Segment Open
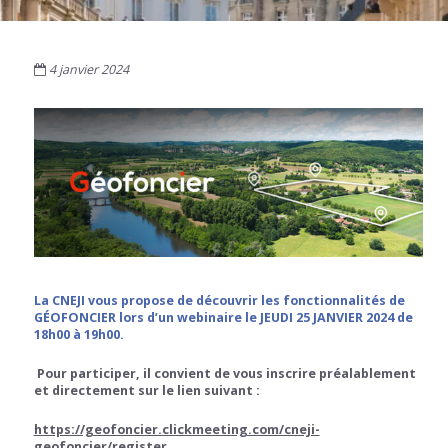
4 janvier 2024
La CNEJI vous propose de découvrir les fonctionnalités de
GÉOFONCIER lors d’un webinaire le JEUDI 25 JANVIER 2024 de
18h00 à 19h00.
Pour participer, il convient de vous inscrire préalablement
et directement sur le lien suivant :
https://geofoncier.clickmeeting.com/cneji-
geofoncier/register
Segment Closed
Your objective:
Each line of the data in which the string "vous" appears needs to be copied.

Response to the task:
La CNEJI vous propose de découvrir les fonctionnalités de
Pour participer, il convient de vous inscrire préalablement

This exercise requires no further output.